**Problem description:**
Please print the section of the partner buy-out passage that opens with the words containing "The retiring partner's" and closes with "owed to them.", copying it word for word.

**Given passage:**
━━━━━━━━━━━━━━━━━━━━
Valuing the exiting partner's share

The retiring partner's share is valued as their fraction of the whole practice. The building blocks are:

  • Their share of goodwill, normally the largest element, valued from normalised profit and a market multiple and then taken at the partner's fraction.
  • Their share of tangible assets, the equipment and fit-out.
  • Their capital and current account balances, which represent introduced capital and undrawn profit owed to them.

The valuation method should be written into the partnership agreement. Where it is, the exit figure is largely mechanical. Where it is not, exit valuation becomes the single most common partnership argument. Our guide to buying and selling dental practice goodwill covers how goodwill itself is valued, and our guide to partnership capital accounts explains the account balances that have to be settled alongside the goodwill.

How the buy-out is funded

Funding a buy-out is often the hardest practical part, because the continuing partners have to find real money to pay the leaver. The usual routes are:

  • A bank loan, taken by the continuing partners or the partnership against the practice's income. Our guide to dental practice bank lending covers how healthcare lenders assess this.
━━━━━━━━━━━━━━━━━━━━
**Given entries:**
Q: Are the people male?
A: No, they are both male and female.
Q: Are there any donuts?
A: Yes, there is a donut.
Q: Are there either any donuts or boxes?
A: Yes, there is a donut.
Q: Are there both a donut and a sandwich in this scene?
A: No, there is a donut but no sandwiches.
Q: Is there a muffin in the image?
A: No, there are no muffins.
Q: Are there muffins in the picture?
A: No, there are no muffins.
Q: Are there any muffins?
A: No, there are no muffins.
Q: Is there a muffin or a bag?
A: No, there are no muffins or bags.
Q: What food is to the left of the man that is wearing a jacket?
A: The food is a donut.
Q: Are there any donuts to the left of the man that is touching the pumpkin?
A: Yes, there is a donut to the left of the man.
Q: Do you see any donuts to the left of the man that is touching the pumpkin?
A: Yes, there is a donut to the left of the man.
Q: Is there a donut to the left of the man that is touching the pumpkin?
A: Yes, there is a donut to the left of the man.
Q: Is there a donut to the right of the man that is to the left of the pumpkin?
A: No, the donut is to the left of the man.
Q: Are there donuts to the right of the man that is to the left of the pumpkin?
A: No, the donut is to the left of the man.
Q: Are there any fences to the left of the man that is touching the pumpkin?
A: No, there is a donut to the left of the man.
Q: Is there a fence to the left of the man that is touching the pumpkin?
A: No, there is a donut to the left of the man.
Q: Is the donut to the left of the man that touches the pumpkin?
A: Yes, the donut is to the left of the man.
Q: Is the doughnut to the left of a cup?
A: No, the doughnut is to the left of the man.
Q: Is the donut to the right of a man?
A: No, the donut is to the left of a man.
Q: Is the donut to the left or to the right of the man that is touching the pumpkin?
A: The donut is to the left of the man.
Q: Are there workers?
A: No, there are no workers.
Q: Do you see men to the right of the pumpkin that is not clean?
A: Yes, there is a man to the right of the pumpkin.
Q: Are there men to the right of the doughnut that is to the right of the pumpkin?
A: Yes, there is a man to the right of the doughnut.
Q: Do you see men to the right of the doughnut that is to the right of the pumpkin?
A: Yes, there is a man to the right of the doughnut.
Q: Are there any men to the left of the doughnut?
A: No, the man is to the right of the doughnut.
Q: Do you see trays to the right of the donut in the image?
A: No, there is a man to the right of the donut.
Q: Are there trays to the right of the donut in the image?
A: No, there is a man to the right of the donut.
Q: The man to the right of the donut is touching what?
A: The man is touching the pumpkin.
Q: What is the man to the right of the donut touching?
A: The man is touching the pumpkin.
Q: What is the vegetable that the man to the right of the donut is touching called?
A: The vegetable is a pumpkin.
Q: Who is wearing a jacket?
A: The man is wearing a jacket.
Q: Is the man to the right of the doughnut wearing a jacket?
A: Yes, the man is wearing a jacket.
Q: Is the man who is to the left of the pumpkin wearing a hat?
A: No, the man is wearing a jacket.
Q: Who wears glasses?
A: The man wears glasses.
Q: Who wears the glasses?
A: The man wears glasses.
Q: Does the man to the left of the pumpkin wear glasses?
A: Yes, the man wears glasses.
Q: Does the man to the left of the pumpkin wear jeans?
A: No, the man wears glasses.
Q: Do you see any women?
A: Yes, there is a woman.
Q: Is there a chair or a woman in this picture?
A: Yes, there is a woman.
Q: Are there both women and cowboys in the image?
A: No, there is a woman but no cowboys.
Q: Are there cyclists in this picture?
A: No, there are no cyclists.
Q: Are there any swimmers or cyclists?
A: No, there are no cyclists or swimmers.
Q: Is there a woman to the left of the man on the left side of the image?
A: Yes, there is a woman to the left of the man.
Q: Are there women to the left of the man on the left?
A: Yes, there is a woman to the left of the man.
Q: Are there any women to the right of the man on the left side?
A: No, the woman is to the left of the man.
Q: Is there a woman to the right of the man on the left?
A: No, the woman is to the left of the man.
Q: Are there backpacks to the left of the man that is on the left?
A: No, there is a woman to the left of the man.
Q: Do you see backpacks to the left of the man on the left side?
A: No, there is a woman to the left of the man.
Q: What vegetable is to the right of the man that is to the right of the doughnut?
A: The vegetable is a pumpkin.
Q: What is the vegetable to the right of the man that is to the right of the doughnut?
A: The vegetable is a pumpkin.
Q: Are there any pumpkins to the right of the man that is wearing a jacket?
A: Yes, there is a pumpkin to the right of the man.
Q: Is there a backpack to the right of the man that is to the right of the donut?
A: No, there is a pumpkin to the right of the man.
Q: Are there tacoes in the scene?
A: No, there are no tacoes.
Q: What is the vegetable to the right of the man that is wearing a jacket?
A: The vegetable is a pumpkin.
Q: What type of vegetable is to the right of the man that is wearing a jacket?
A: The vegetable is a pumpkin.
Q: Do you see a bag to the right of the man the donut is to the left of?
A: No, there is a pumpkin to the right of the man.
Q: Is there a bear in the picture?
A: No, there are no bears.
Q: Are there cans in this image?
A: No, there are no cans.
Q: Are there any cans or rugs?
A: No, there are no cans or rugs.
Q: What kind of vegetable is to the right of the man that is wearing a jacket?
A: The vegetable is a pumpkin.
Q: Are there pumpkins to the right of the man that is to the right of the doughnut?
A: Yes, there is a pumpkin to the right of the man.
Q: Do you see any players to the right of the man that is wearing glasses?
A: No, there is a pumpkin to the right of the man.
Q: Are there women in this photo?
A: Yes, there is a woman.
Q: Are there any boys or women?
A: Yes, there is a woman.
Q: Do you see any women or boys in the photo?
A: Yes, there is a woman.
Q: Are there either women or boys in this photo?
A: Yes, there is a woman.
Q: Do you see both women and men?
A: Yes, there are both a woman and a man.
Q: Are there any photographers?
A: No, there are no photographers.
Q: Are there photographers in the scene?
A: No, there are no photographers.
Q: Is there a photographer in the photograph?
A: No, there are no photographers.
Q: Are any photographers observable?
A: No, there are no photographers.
━━━━━━━━━━━━━━━━━━━━
**Exercise answer:**
The retiring partner's share is valued as their fraction of the whole practice. The building blocks are:

  • Their share of goodwill, normally the largest element, valued from normalised profit and a market multiple and then taken at the partner's fraction.
  • Their share of tangible assets, the equipment and fit-out.
  • Their capital and current account balances, which represent introduced capital and undrawn profit owed to them.